## PROVIDED INFORMATION

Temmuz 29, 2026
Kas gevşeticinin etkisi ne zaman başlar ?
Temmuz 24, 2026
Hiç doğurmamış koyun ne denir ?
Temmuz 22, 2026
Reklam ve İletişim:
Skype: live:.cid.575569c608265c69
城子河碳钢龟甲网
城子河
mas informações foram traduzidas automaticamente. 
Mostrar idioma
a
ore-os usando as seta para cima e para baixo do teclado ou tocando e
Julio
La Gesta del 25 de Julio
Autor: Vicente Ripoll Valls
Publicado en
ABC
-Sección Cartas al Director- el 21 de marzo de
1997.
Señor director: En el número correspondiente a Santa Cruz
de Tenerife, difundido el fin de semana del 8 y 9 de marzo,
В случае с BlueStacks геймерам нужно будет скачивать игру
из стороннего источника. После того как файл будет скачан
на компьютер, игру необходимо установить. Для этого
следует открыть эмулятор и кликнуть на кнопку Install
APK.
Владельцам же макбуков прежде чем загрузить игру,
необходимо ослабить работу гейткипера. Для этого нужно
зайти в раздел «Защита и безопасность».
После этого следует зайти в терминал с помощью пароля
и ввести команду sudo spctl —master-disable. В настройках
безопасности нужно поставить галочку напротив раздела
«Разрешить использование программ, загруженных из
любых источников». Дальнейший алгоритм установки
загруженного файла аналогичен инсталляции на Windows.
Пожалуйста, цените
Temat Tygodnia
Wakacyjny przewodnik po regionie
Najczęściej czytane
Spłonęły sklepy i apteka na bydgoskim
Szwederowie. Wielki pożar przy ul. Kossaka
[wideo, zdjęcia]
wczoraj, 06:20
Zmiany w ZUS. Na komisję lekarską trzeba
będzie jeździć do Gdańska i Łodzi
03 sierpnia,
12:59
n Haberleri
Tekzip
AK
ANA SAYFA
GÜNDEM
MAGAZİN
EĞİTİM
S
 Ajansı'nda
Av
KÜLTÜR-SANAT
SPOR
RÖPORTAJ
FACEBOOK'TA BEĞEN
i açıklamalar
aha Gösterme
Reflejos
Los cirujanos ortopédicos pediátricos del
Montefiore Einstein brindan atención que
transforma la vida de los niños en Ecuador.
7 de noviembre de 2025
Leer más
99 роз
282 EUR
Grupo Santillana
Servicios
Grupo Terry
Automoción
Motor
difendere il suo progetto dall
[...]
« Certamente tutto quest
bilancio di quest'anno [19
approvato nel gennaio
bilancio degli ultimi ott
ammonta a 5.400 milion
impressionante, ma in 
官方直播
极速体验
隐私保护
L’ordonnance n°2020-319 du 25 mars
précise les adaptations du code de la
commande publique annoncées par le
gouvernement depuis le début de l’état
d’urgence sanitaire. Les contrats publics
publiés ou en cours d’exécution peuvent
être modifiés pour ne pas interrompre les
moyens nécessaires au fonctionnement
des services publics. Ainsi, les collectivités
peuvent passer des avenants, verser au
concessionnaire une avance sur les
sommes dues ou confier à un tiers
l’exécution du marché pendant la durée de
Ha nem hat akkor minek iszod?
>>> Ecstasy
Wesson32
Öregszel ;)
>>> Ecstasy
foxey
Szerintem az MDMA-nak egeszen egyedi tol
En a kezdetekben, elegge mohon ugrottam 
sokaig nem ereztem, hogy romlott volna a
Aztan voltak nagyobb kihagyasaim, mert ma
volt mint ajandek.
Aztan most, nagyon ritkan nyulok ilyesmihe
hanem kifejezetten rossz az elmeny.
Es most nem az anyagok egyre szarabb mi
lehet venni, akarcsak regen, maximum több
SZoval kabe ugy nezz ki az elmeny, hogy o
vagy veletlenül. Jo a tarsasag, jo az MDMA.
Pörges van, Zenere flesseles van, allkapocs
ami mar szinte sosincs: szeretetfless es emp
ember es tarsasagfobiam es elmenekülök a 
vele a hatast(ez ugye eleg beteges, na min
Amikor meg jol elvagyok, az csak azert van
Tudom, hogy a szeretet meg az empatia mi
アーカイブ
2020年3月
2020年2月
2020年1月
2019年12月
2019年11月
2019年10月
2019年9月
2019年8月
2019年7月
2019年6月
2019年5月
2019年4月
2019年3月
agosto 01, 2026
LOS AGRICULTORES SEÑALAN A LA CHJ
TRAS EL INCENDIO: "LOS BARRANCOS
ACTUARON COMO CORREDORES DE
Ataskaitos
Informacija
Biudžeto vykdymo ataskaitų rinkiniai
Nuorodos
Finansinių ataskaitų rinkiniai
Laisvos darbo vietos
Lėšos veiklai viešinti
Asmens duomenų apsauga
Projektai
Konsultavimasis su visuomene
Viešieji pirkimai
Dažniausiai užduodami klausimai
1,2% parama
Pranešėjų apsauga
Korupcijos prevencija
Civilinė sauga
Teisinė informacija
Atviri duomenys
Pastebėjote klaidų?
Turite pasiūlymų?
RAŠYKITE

## DIRECTIVE
Reproduce every line of the listing above verbatim and in its original order.

## ANSWER SECTION
Temmuz 29, 2026
Kas gevşeticinin etkisi ne zaman başlar ?
Temmuz 24, 2026
Hiç doğurmamış koyun ne denir ?
Temmuz 22, 2026
Reklam ve İletişim:
Skype: live:.cid.575569c608265c69
城子河碳钢龟甲网
城子河
mas informações foram traduzidas automaticamente. 
Mostrar idioma
a
ore-os usando as seta para cima e para baixo do teclado ou tocando e
Julio
La Gesta del 25 de Julio
Autor: Vicente Ripoll Valls
Publicado en
ABC
-Sección Cartas al Director- el 21 de marzo de
1997.
Señor director: En el número correspondiente a Santa Cruz
de Tenerife, difundido el fin de semana del 8 y 9 de marzo,
В случае с BlueStacks геймерам нужно будет скачивать игру
из стороннего источника. После того как файл будет скачан
на компьютер, игру необходимо установить. Для этого
следует открыть эмулятор и кликнуть на кнопку Install
APK.
Владельцам же макбуков прежде чем загрузить игру,
необходимо ослабить работу гейткипера. Для этого нужно
зайти в раздел «Защита и безопасность».
После этого следует зайти в терминал с помощью пароля
и ввести команду sudo spctl —master-disable. В настройках
безопасности нужно поставить галочку напротив раздела
«Разрешить использование программ, загруженных из
любых источников». Дальнейший алгоритм установки
загруженного файла аналогичен инсталляции на Windows.
Пожалуйста, цените
Temat Tygodnia
Wakacyjny przewodnik po regionie
Najczęściej czytane
Spłonęły sklepy i apteka na bydgoskim
Szwederowie. Wielki pożar przy ul. Kossaka
[wideo, zdjęcia]
wczoraj, 06:20
Zmiany w ZUS. Na komisję lekarską trzeba
będzie jeździć do Gdańska i Łodzi
03 sierpnia,
12:59
n Haberleri
Tekzip
AK
ANA SAYFA
GÜNDEM
MAGAZİN
EĞİTİM
S
 Ajansı'nda
Av
KÜLTÜR-SANAT
SPOR
RÖPORTAJ
FACEBOOK'TA BEĞEN
i açıklamalar
aha Gösterme
Reflejos
Los cirujanos ortopédicos pediátricos del
Montefiore Einstein brindan atención que
transforma la vida de los niños en Ecuador.
7 de noviembre de 2025
Leer más
99 роз
282 EUR
Grupo Santillana
Servicios
Grupo Terry
Automoción
Motor
difendere il suo progetto dall
[...]
« Certamente tutto quest
bilancio di quest'anno [19
approvato nel gennaio
bilancio degli ultimi ott
ammonta a 5.400 milion
impressionante, ma in 
官方直播
极速体验
隐私保护
L’ordonnance n°2020-319 du 25 mars
précise les adaptations du code de la
commande publique annoncées par le
gouvernement depuis le début de l’état
d’urgence sanitaire. Les contrats publics
publiés ou en cours d’exécution peuvent
être modifiés pour ne pas interrompre les
moyens nécessaires au fonctionnement
des services publics. Ainsi, les collectivités
peuvent passer des avenants, verser au
concessionnaire une avance sur les
sommes dues ou confier à un tiers
l’exécution du marché pendant la durée de
Ha nem hat akkor minek iszod?
>>> Ecstasy
Wesson32
Öregszel ;)
>>> Ecstasy
foxey
Szerintem az MDMA-nak egeszen egyedi tol
En a kezdetekben, elegge mohon ugrottam 
sokaig nem ereztem, hogy romlott volna a
Aztan voltak nagyobb kihagyasaim, mert ma
volt mint ajandek.
Aztan most, nagyon ritkan nyulok ilyesmihe
hanem kifejezetten rossz az elmeny.
Es most nem az anyagok egyre szarabb mi
lehet venni, akarcsak regen, maximum több
SZoval kabe ugy nezz ki az elmeny, hogy o
vagy veletlenül. Jo a tarsasag, jo az MDMA.
Pörges van, Zenere flesseles van, allkapocs
ami mar szinte sosincs: szeretetfless es emp
ember es tarsasagfobiam es elmenekülök a 
vele a hatast(ez ugye eleg beteges, na min
Amikor meg jol elvagyok, az csak azert van
Tudom, hogy a szeretet meg az empatia mi
アーカイブ
2020年3月
2020年2月
2020年1月
2019年12月
2019年11月
2019年10月
2019年9月
2019年8月
2019年7月
2019年6月
2019年5月
2019年4月
2019年3月
agosto 01, 2026
LOS AGRICULTORES SEÑALAN A LA CHJ
TRAS EL INCENDIO: "LOS BARRANCOS
ACTUARON COMO CORREDORES DE
Ataskaitos
Informacija
Biudžeto vykdymo ataskaitų rinkiniai
Nuorodos
Finansinių ataskaitų rinkiniai
Laisvos darbo vietos
Lėšos veiklai viešinti
Asmens duomenų apsauga
Projektai
Konsultavimasis su visuomene
Viešieji pirkimai
Dažniausiai užduodami klausimai
1,2% parama
Pranešėjų apsauga
Korupcijos prevencija
Civilinė sauga
Teisinė informacija
Atviri duomenys
Pastebėjote klaidų?
Turite pasiūlymų?
RAŠYKITE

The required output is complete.